Reporter Andrea Mitchell is celebrating 40 years with NBC News and appeared on Comedy Central's "The Daily Show" to discuss the milestone. Host Trevor Noah suggested that the killing of five people in an Annapolis, Maryland, newsroom could be laid at President Trump's door (he wasn't joking). Mitchell demurred but denounced Trump for calling the media the "enemy of the people."
The term certainly has a Soviet echo. That said, conservatives certainly could consider them the enemy. We prefer calling the "objective" media the "opposition party."

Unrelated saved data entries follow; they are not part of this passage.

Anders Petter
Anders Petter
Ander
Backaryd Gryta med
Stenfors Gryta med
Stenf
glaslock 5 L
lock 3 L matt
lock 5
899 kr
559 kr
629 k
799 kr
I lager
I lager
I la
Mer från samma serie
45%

"It's not benign," Mitchell proclaimed. "You know, this is something that we first heard from Joseph Stalin. This is very dangerous. It undercuts democracy." Mitchell is far from the first reporter to hear Stalinist echoes in Trump.

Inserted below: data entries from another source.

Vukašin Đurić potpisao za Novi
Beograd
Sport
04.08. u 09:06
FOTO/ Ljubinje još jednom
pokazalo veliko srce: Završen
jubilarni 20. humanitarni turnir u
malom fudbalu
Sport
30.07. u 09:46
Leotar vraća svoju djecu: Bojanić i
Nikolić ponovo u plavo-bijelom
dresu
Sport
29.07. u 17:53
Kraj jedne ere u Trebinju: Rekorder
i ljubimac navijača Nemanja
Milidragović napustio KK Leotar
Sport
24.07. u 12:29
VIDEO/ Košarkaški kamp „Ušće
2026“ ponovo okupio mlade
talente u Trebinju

But for many years, NBC lionized the Soviet Union for its authoritarianism with a compassionate face. It routinely mourned the end of communism. You think we kid? Take former NBC News correspondent Bob Abernethy, who said, "Congress changed the Soviet Constitution to permit limited private ownership of small factories, although laws remain against exploitation of everyone else."
Even in 2014, during the Winter Olympics in Sochi, Russia, NBC reporter Stephanie Gosk was swooning over Stalin in Moscow: "Stalin promised the metro would be a palace for the people, and so it is: open architecture, mosaics, even chandeliers."
Today, Dan Rather attacks Trump's attacks on the press as "undemocratic." But 30 years ago, democracy wasn't so admirable. "Despite what many Americans think, most Soviets do not yearn for capitalism or Western-style democracy," Rather asserted on CBS in 1987. The next year, Rather added, "The reality is that even if the communist state were to protect individual rights aggressively, many of its people are not prepared to tolerate diversity."
The New York Times also lectured President Trump on the "enemy of the people" label, writing, "It is difficult to know if President Trump is aware of the historic resonance of the term, a label generally associated with despotic communist governments rather than democracies."
This is The New York Times we're talking about! This is the newspaper that won a Pulitzer for Walter Duranty's shameless denial of a horrific famine in the Ukraine under Stalin, a Pulitzer that has never been returned. This is the newspaper that sent Herbert Matthews to glamorize Fidel Castro into power, foolishly denying he was a communist.
Even today, Stalin's evil reputation is more debatable than Donald Trump's in The Times' news pages.
A recent Times story by Sarah Lyall written in Volgograd, Russia, highlighted a Russian woman named Irina Rubaeva. "Ms. Rubaeva has a jolly 'Uncle Joe' Stalin figurine on her desk," Lyall writes, "and a more imperious Stalin bust against the wall. She says she likes having him around. More than that, she believes it is time to restore his name to the city whose history all but belongs to him."
The Times found it fit to print that Rubaeva declared, "Stalin is to be praised for his political and economic achievements," and that a local Communist Party chief added, "They still consider Stalin a liberator there, and it is right that there should be a monument to him." It has also publicized Chinese communists who still get a thrill up their leg for murderous Mao Zedong.
Considering their shoddy record of offering "resistance" to totalitarian communism, these journalists should really be much quieter and humbler about who's been friendlier to dictators.